> WORK REQUEST: Only an exact copy of the entries will serve as the answer.
** INFORMATION SUPPLIED follows **
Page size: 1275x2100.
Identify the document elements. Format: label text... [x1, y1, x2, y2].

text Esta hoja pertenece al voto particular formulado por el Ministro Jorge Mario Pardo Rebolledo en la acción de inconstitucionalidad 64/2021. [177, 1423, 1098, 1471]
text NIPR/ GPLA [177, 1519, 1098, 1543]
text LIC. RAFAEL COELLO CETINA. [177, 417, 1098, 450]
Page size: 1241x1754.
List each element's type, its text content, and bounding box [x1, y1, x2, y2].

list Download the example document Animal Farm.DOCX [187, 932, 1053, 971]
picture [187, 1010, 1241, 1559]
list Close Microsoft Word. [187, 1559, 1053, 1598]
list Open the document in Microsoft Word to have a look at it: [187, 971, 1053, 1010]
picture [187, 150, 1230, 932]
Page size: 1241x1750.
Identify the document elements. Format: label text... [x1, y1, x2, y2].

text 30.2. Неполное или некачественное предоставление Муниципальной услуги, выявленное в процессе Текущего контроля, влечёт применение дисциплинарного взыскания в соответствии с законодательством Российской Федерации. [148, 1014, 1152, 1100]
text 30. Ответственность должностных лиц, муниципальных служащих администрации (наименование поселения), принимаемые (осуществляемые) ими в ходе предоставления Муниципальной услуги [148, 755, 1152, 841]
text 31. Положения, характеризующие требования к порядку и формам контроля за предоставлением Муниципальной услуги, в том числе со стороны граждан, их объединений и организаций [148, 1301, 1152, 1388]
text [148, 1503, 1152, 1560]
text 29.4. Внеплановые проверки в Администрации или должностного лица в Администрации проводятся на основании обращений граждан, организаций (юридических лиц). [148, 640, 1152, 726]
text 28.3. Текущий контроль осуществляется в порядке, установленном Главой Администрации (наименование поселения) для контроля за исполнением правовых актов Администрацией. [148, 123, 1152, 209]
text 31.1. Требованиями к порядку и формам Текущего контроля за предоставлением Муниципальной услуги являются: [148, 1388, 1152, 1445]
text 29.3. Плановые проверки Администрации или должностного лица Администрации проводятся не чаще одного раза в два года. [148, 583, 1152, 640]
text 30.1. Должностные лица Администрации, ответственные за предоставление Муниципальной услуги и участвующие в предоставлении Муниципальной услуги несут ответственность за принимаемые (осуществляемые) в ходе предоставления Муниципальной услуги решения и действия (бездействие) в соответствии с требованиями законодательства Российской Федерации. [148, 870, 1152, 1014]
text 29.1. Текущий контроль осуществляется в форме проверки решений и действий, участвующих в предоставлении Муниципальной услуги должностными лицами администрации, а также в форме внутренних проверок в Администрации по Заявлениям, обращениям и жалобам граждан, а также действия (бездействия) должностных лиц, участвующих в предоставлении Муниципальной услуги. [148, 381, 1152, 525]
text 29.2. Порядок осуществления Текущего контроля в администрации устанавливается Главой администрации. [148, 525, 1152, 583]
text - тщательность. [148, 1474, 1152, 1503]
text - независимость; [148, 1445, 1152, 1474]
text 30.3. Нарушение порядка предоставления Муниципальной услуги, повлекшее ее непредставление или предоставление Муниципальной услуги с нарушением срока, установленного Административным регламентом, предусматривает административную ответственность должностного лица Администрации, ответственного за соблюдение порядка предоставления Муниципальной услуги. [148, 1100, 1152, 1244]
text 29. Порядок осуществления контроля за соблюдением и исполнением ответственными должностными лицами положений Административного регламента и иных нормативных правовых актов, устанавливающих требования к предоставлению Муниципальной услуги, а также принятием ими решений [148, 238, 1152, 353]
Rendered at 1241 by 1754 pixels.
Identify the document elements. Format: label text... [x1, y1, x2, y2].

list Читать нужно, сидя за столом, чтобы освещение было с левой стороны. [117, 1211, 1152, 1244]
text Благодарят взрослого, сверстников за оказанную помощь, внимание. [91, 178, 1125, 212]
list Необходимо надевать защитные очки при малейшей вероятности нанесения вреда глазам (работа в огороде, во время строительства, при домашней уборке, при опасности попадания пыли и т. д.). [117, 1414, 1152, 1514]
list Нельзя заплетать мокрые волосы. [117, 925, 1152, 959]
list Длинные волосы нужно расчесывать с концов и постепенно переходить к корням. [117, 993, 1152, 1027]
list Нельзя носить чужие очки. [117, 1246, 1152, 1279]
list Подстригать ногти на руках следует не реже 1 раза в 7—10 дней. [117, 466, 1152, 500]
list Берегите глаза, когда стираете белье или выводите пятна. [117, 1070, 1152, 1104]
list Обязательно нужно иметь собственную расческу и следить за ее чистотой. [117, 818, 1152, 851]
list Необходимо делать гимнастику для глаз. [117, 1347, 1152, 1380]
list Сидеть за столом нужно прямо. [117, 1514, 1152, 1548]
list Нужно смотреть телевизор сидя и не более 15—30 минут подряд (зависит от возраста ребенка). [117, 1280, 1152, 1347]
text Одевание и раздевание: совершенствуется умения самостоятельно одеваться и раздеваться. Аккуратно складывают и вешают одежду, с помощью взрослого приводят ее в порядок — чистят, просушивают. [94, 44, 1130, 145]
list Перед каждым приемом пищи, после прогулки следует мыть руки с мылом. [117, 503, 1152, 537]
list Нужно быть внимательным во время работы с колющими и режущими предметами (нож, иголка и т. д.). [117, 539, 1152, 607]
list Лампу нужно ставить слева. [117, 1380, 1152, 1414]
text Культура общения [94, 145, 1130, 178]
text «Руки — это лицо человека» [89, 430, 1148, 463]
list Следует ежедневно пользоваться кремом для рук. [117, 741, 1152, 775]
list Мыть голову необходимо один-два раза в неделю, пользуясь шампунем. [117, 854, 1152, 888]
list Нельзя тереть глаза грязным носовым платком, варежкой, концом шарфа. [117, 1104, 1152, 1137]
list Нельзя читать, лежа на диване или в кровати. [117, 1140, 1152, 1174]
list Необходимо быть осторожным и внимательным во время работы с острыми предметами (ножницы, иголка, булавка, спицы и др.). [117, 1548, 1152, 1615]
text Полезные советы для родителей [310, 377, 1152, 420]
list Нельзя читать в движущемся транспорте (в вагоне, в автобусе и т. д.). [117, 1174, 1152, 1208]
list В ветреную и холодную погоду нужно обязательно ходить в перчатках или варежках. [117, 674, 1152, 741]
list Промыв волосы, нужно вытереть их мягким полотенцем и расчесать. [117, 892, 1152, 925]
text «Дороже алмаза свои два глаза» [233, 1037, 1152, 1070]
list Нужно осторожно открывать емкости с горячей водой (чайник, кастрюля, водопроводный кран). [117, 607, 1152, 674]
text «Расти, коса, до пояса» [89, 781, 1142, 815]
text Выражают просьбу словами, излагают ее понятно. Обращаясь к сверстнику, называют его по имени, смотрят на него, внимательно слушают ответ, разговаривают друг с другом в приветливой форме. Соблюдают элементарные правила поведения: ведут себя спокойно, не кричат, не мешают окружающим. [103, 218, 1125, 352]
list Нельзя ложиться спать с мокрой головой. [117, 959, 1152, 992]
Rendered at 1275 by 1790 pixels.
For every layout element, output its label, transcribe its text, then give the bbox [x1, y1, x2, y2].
** End of INFORMATION SUPPLIED **
> WORKED SOLUTION:
Page size: 1275x2100.
Identify the document elements. Format: label text... [x1, y1, x2, y2].

text Esta hoja pertenece al voto particular formulado por el Ministro Jorge Mario Pardo Rebolledo en la acción de inconstitucionalidad 64/2021. [177, 1423, 1098, 1471]
text NIPR/ GPLA [177, 1519, 1098, 1543]
text LIC. RAFAEL COELLO CETINA. [177, 417, 1098, 450]
Page size: 1241x1754.
List each element's type, its text content, and bounding box [x1, y1, x2, y2].

list Download the example document Animal Farm.DOCX [187, 932, 1053, 971]
picture [187, 1010, 1241, 1559]
list Close Microsoft Word. [187, 1559, 1053, 1598]
list Open the document in Microsoft Word to have a look at it: [187, 971, 1053, 1010]
picture [187, 150, 1230, 932]
Page size: 1241x1750.
Identify the document elements. Format: label text... [x1, y1, x2, y2].

text 30.2. Неполное или некачественное предоставление Муниципальной услуги, выявленное в процессе Текущего контроля, влечёт применение дисциплинарного взыскания в соответствии с законодательством Российской Федерации. [148, 1014, 1152, 1100]
text 30. Ответственность должностных лиц, муниципальных служащих администрации (наименование поселения), принимаемые (осуществляемые) ими в ходе предоставления Муниципальной услуги [148, 755, 1152, 841]
text 31. Положения, характеризующие требования к порядку и формам контроля за предоставлением Муниципальной услуги, в том числе со стороны граждан, их объединений и организаций [148, 1301, 1152, 1388]
text [148, 1503, 1152, 1560]
text 29.4. Внеплановые проверки в Администрации или должностного лица в Администрации проводятся на основании обращений граждан, организаций (юридических лиц). [148, 640, 1152, 726]
text 28.3. Текущий контроль осуществляется в порядке, установленном Главой Администрации (наименование поселения) для контроля за исполнением правовых актов Администрацией. [148, 123, 1152, 209]
text 31.1. Требованиями к порядку и формам Текущего контроля за предоставлением Муниципальной услуги являются: [148, 1388, 1152, 1445]
text 29.3. Плановые проверки Администрации или должностного лица Администрации проводятся не чаще одного раза в два года. [148, 583, 1152, 640]
text 30.1. Должностные лица Администрации, ответственные за предоставление Муниципальной услуги и участвующие в предоставлении Муниципальной услуги несут ответственность за принимаемые (осуществляемые) в ходе предоставления Муниципальной услуги решения и действия (бездействие) в соответствии с требованиями законодательства Российской Федерации. [148, 870, 1152, 1014]
text 29.1. Текущий контроль осуществляется в форме проверки решений и действий, участвующих в предоставлении Муниципальной услуги должностными лицами администрации, а также в форме внутренних проверок в Администрации по Заявлениям, обращениям и жалобам граждан, а также действия (бездействия) должностных лиц, участвующих в предоставлении Муниципальной услуги. [148, 381, 1152, 525]
text 29.2. Порядок осуществления Текущего контроля в администрации устанавливается Главой администрации. [148, 525, 1152, 583]
text - тщательность. [148, 1474, 1152, 1503]
text - независимость; [148, 1445, 1152, 1474]
text 30.3. Нарушение порядка предоставления Муниципальной услуги, повлекшее ее непредставление или предоставление Муниципальной услуги с нарушением срока, установленного Административным регламентом, предусматривает административную ответственность должностного лица Администрации, ответственного за соблюдение порядка предоставления Муниципальной услуги. [148, 1100, 1152, 1244]
text 29. Порядок осуществления контроля за соблюдением и исполнением ответственными должностными лицами положений Административного регламента и иных нормативных правовых актов, устанавливающих требования к предоставлению Муниципальной услуги, а также принятием ими решений [148, 238, 1152, 353]
Rendered at 1241 by 1754 pixels.
Identify the document elements. Format: label text... [x1, y1, x2, y2].

list Читать нужно, сидя за столом, чтобы освещение было с левой стороны. [117, 1211, 1152, 1244]
text Благодарят взрослого, сверстников за оказанную помощь, внимание. [91, 178, 1125, 212]
list Необходимо надевать защитные очки при малейшей вероятности нанесения вреда глазам (работа в огороде, во время строительства, при домашней уборке, при опасности попадания пыли и т. д.). [117, 1414, 1152, 1514]
list Нельзя заплетать мокрые волосы. [117, 925, 1152, 959]
list Длинные волосы нужно расчесывать с концов и постепенно переходить к корням. [117, 993, 1152, 1027]
list Нельзя носить чужие очки. [117, 1246, 1152, 1279]
list Подстригать ногти на руках следует не реже 1 раза в 7—10 дней. [117, 466, 1152, 500]
list Берегите глаза, когда стираете белье или выводите пятна. [117, 1070, 1152, 1104]
list Обязательно нужно иметь собственную расческу и следить за ее чистотой. [117, 818, 1152, 851]
list Необходимо делать гимнастику для глаз. [117, 1347, 1152, 1380]
list Сидеть за столом нужно прямо. [117, 1514, 1152, 1548]
list Нужно смотреть телевизор сидя и не более 15—30 минут подряд (зависит от возраста ребенка). [117, 1280, 1152, 1347]
text Одевание и раздевание: совершенствуется умения самостоятельно одеваться и раздеваться. Аккуратно складывают и вешают одежду, с помощью взрослого приводят ее в порядок — чистят, просушивают. [94, 44, 1130, 145]
list Перед каждым приемом пищи, после прогулки следует мыть руки с мылом. [117, 503, 1152, 537]
list Нужно быть внимательным во время работы с колющими и режущими предметами (нож, иголка и т. д.). [117, 539, 1152, 607]
list Лампу нужно ставить слева. [117, 1380, 1152, 1414]
text Культура общения [94, 145, 1130, 178]
text «Руки — это лицо человека» [89, 430, 1148, 463]
list Следует ежедневно пользоваться кремом для рук. [117, 741, 1152, 775]
list Мыть голову необходимо один-два раза в неделю, пользуясь шампунем. [117, 854, 1152, 888]
list Нельзя тереть глаза грязным носовым платком, варежкой, концом шарфа. [117, 1104, 1152, 1137]
list Нельзя читать, лежа на диване или в кровати. [117, 1140, 1152, 1174]
list Необходимо быть осторожным и внимательным во время работы с острыми предметами (ножницы, иголка, булавка, спицы и др.). [117, 1548, 1152, 1615]
text Полезные советы для родителей [310, 377, 1152, 420]
list Нельзя читать в движущемся транспорте (в вагоне, в автобусе и т. д.). [117, 1174, 1152, 1208]
list В ветреную и холодную погоду нужно обязательно ходить в перчатках или варежках. [117, 674, 1152, 741]
list Промыв волосы, нужно вытереть их мягким полотенцем и расчесать. [117, 892, 1152, 925]
text «Дороже алмаза свои два глаза» [233, 1037, 1152, 1070]
list Нужно осторожно открывать емкости с горячей водой (чайник, кастрюля, водопроводный кран). [117, 607, 1152, 674]
text «Расти, коса, до пояса» [89, 781, 1142, 815]
text Выражают просьбу словами, излагают ее понятно. Обращаясь к сверстнику, называют его по имени, смотрят на него, внимательно слушают ответ, разговаривают друг с другом в приветливой форме. Соблюдают элементарные правила поведения: ведут себя спокойно, не кричат, не мешают окружающим. [103, 218, 1125, 352]
list Нельзя ложиться спать с мокрой головой. [117, 959, 1152, 992]
Rendered at 1275 by 1790 pixels.
For every layout element, output its label, transcribe its text, then give the bbox [x1, y1, x2, y2].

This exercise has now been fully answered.